▶ [Given entries]:
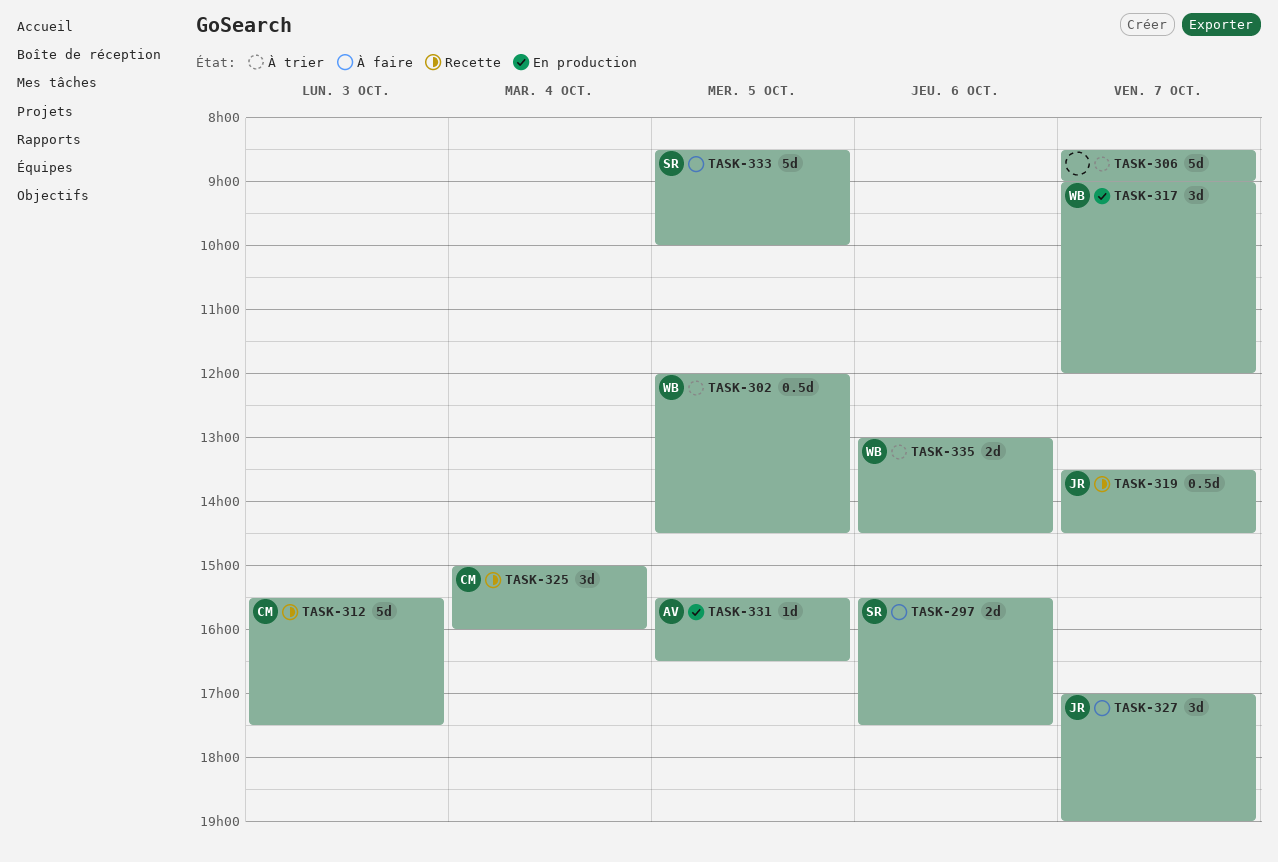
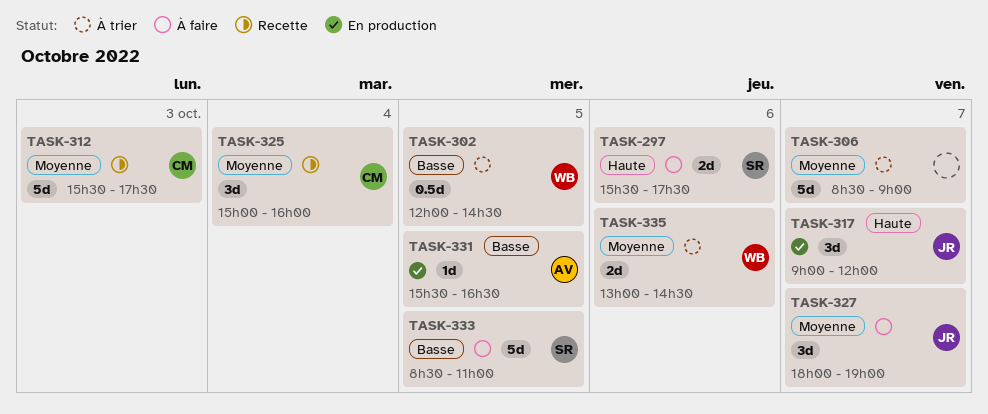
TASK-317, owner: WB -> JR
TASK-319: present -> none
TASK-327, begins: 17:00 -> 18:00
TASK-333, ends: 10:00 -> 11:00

==

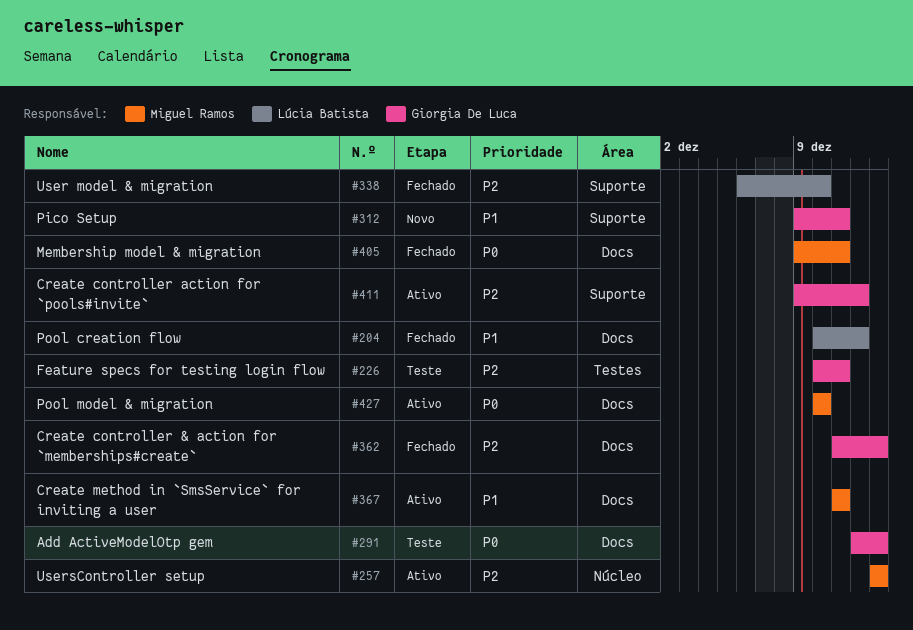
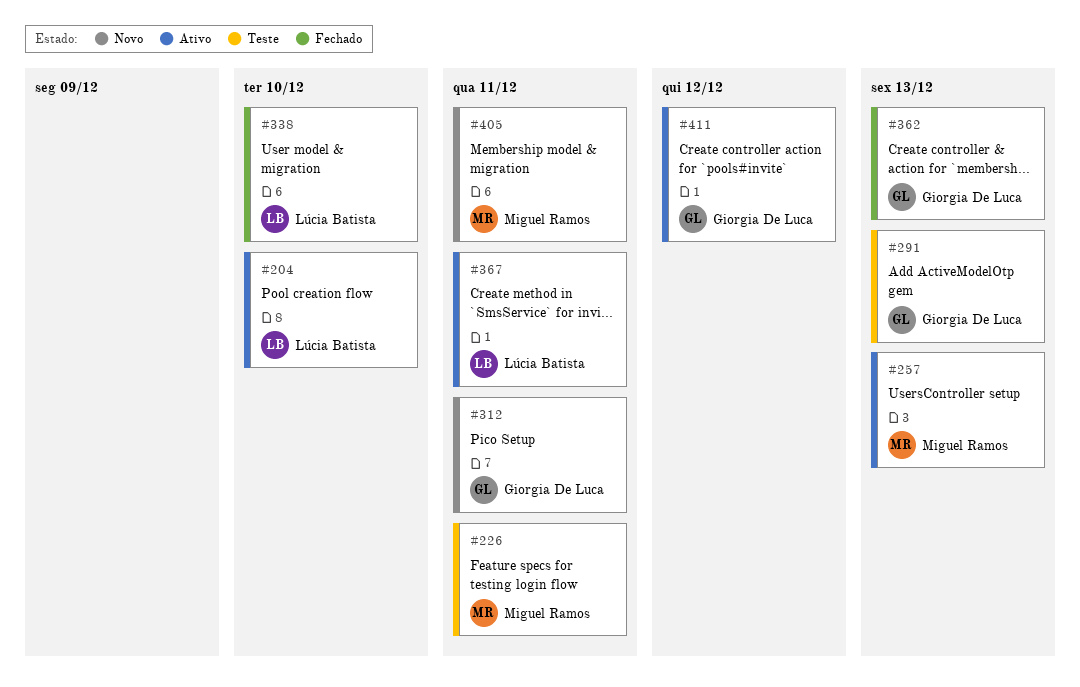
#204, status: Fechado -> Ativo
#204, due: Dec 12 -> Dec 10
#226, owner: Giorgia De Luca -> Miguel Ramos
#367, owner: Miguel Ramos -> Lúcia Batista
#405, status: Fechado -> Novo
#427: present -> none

▶ [Activity]:
Print, without alteration, only the lines above between the one holding "TASK-327, begins: 17:00 -> 18:00" and the one holding "TASK-333, ends: 10:00 -> 11:00", inclusive.

▶ [Answer below]:
TASK-327, begins: 17:00 -> 18:00
TASK-333, ends: 10:00 -> 11:00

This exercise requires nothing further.